Senator Ted Cruz (R-Texas) would have been much better at draining the swamp. So would Senator Tom Cotton (R-Ark.). These highly-intelligent men understand the law and administrative procedure and how to run a bureaucracy. Trump didn’t. He paid little attention to the rules and processes of governing. Senator Marco Rubio (R-Fla.) also has a better grasp of these things than Trump does.
An administration can’t just suddenly change most regulations, even if they are bad. It usually has to go through the procedures mandated by the Administrative Procedure Act, such as “notice and comment,” before pulling even a bad regulation. These procedures are detailed and time-consuming, but if they are ignored, someone can sue the government to overturn its regulatory changes, as often happened during the Trump administration.
Due to its lack of understanding of administrative law, the Trump administration failed to rescind most of the burdensome rules and regulations imposed during the Obama administration. The Obama administration imposed a flood of rules and regulations on American business and our educational sector, harming economic growth and driving up costs to consumers and students.

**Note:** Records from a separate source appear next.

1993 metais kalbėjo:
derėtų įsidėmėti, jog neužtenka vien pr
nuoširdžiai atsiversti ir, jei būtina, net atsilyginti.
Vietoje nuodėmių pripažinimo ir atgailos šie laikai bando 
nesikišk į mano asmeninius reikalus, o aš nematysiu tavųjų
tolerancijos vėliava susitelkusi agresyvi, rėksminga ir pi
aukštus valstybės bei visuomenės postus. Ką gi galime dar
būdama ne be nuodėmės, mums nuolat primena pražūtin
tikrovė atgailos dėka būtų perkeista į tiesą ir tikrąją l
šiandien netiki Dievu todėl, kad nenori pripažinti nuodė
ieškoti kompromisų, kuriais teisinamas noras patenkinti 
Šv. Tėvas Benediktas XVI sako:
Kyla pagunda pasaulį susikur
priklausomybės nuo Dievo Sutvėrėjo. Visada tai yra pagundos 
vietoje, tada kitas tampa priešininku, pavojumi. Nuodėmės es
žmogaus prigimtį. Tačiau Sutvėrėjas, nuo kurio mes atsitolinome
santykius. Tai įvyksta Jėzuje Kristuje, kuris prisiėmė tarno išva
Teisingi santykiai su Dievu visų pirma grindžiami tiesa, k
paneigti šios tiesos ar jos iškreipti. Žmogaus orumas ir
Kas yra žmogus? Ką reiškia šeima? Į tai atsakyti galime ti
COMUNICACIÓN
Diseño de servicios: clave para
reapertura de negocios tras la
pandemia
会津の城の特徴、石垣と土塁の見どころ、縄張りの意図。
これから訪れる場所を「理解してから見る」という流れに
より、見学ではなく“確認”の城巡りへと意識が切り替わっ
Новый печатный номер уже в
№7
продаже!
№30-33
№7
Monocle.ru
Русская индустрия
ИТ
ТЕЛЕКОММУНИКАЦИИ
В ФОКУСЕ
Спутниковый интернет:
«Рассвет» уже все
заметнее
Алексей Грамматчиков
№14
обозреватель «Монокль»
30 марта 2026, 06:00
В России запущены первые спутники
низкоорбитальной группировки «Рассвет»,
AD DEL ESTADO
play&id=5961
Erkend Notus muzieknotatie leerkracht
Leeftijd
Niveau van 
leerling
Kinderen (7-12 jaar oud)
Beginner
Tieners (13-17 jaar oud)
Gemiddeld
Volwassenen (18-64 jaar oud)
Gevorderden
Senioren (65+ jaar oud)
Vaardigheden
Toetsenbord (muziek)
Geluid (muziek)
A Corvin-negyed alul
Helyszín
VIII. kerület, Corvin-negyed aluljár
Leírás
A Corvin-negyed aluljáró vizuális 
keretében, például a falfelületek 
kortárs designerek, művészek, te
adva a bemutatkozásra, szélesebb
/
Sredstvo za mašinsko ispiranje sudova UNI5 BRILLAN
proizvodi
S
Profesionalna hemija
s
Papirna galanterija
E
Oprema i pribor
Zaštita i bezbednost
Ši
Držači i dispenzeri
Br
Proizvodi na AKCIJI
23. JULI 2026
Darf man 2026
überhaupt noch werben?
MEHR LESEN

The Trump administration repealed many of the bad rules, but often in procedurally improper or sloppy ways that led to judges blocking the rules changes and reinstating the bad rules.

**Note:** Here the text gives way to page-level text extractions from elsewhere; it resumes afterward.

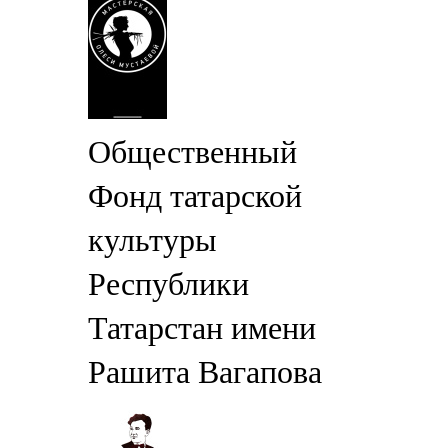
Общественный
Фонд татарской
культуры
Республики
Татарстан имени
Рашита Вагапова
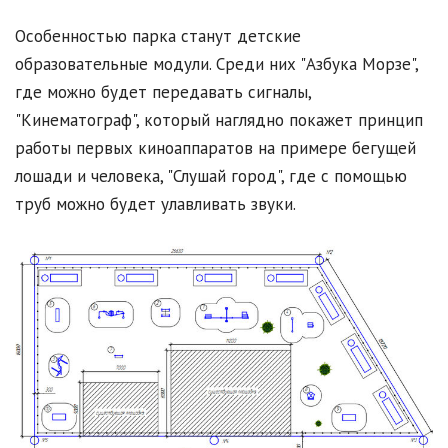
Особенностью парка станут детские
образовательные модули. Среди них "Азбука Морзе",
где можно будет передавать сигналы,
"Кинематограф", который наглядно покажет принцип
работы первых киноаппаратов на примере бегущей
лошади и человека, "Слушай город", где с помощью
труб можно будет улавливать звуки.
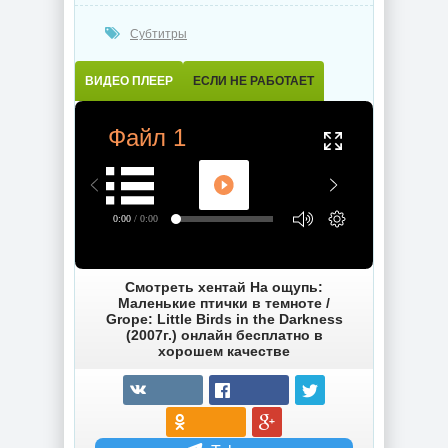
Субтитры
ВИДЕО ПЛЕЕР
ЕСЛИ НЕ РАБОТАЕТ
Файл 1
0:00
/ 0:00
Смотреть хентай На ощупь:
Маленькие птички в темноте /
Grope: Little Birds in the Darkness
(2007г.) онлайн бесплатно в
хорошем качестве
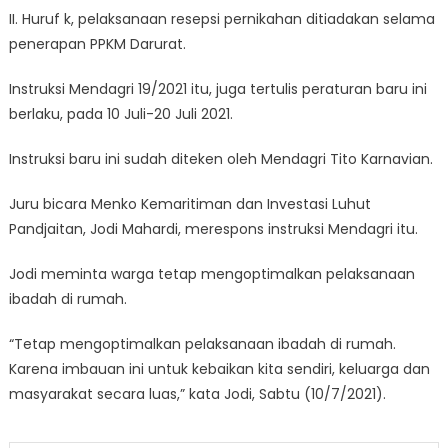
II. Huruf k, pelaksanaan resepsi pernikahan ditiadakan selama
penerapan PPKM Darurat.
Instruksi Mendagri 19/2021 itu, juga tertulis peraturan baru ini
berlaku, pada 10 Juli-20 Juli 2021.
Instruksi baru ini sudah diteken oleh Mendagri Tito Karnavian.
Juru bicara Menko Kemaritiman dan Investasi Luhut
Pandjaitan, Jodi Mahardi, merespons instruksi Mendagri itu.
Jodi meminta warga tetap mengoptimalkan pelaksanaan
ibadah di rumah.
“Tetap mengoptimalkan pelaksanaan ibadah di rumah.
Karena imbauan ini untuk kebaikan kita sendiri, keluarga dan
masyarakat secara luas,” kata Jodi, Sabtu (10/7/2021).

On the bright side, most agencies under Trump stopped issuing burdensome rules and regulations, heeding instructions from the White House. That kept things from getting even worse, the way they did under the Obama and Biden administrations. It improved health and safety in some ways. And Trump’s policies enabled a long economic recovery to continue, contrary to the predictions of some economists that a recession was inevitable and overdue given how long the economic recovery had been underway.
With fewer new regulations to keep track of under Trump, businesses were able to expand and grow under Trump, resulting in improved quarterly growth. But the economy would have grown even faster if Trump had managed to get rid of more existing bad rules and regulations, rather than just not imposing new burdensome rules and red tape.